START EXTRACTED TEXT

The digital grocery ecosystem represents the future of retail, and a successful digital transformation presents significant opportunities for all businesses, especially SMEs. It’s an opportunity to broaden markets, offer customers better experiences, ensure continuity, accelerate growth, and become more resilient. In this blog series we have been exploring the digital grocery ecosystem in the Caribbean, and in this post we examine the digital maturity journey of an SME in Trinidad and Tobago.
IDB’s Country Strategy with Trinidad and Tobago (2021-2025) focuses on digital transformation and opportunities to accelerate recovery in the region after the COVID-19 pandemic. Some of these opportunities include providing support to SMEs to maximize the contribution of the private sector to the region. SMEs are the backbone of the economy, generating 61 percent of employment in the region, and are the most innovative part of any industry. These firms have smaller internal capacities than larger businesses, and tend to leverage external systems, support and advice when adopting digital technologies. Early evidence from business surveys worldwide indicates that up to 70% of SMEs have intensified their use of digital technologies due to the pandemic. However, the digital maturity for most is still limited.
The model below shows the five stages of a business’s digital maturity: Present, Active, Engaged, Competitive and Mature. Businesses that are Digitally Competitive or Digitally Mature have a competitive advantage according to multiple performance indicators, while those with lower levels of digital maturity struggle to achieve any benefits. In the local environment, many grocers, especially SMEs, are Digitally Present with a social media page or website. COVID-19 lockdowns and restrictions forced many to become more involved in using digital platforms, so a great number of smaller vendors are at a stage of Digitally Active or Digitally Engaged.
Instagram, Facebook and WhatsApp are among the social media giants that afford smaller vendors a free space to provide the consumer with a virtual grocery gallery and also offer integrated e-commerce solutions and external order processing as well. This sector is described as an omnichannel space and can include an online or Messenger App order placement, online or in-store payment option, and/or delivery to a specified location or pick-up at the store.
Relying on simple digital tools like social media has helped some of the region’s SMEs survive in these uncertain times. Krystianne Wong, owner of Terre Bénie store, has explored it all. Terre Bénie is a producer and supplier of specialty jams, preserves, chutneys and sauces. Omnichannel spaces like WhatsApp Business have enabled her to showcase her catalogue of products while Instagram posts linked to Facebook have helped her expand her clientele and market her brand better by highlighting activities, specials, and new products.
As a small-business owner, COVID-19 was her biggest challenge to date. The rapid lockdown that occurred in March 2020 in Trinidad and Tobago left little room for vendors like Terre Bénie to prepare for a sudden loss of income. No revenue for months had a tremendous negative impact on the business, and she had to react quickly to avoid permanent closure. Krystianne expanded her product line and, through an omnichannel space, offered customers a selection of bakery items that she prepared at home and delivered to gain the income she needed to survive. Online banking and transfers made through the WiPay e-commerce platform gave her the ability to facilitate transactions and put cash in her bank account.

END EXTRACTED TEXT

WORK ORDER 1
Edit the blog post from "As a small-business" up to and including "her bank account.", changing "bakery items" to "baked goods".
WORK ORDER 2
According to the blog post, what share of employment in the region do SMEs generate?
Nothing in the material is needed for this work.

START SOURCE DATA

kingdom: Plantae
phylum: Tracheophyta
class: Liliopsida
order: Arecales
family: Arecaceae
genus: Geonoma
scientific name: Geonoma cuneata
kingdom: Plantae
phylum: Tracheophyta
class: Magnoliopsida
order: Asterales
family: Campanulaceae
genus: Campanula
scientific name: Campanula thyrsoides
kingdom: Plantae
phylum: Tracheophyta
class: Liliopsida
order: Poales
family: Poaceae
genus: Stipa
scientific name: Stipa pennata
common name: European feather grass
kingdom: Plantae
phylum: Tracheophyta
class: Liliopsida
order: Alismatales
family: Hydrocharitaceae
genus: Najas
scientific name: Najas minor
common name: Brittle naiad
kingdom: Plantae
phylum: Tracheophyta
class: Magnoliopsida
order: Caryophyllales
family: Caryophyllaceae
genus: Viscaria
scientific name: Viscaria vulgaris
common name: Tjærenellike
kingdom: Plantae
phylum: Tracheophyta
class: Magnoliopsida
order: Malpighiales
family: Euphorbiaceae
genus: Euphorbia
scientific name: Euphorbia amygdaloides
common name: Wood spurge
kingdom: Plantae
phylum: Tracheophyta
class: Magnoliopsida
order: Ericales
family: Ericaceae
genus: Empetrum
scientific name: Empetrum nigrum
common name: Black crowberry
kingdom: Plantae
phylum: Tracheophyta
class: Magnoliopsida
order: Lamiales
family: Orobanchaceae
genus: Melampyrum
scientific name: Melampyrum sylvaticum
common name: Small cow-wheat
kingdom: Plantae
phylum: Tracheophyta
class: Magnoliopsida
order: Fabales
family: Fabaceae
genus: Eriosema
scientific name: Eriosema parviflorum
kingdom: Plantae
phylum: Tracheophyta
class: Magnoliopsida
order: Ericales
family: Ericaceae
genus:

END SOURCE DATA

PROBLEM SOLUTION 1
As a small-business owner, COVID-19 was her biggest challenge to date. The rapid lockdown that occurred in March 2020 in Trinidad and Tobago left little room for vendors like Terre Bénie to prepare for a sudden loss of income. No revenue for months had a tremendous negative impact on the business, and she had to react quickly to avoid permanent closure. Krystianne expanded her product line and, through an omnichannel space, offered customers a selection of baked goods that she prepared at home and delivered to gain the income she needed to survive. Online banking and transfers made through the WiPay e-commerce platform gave her the ability to facilitate transactions and put cash in her bank account.

PROBLEM SOLUTION 2
61 percent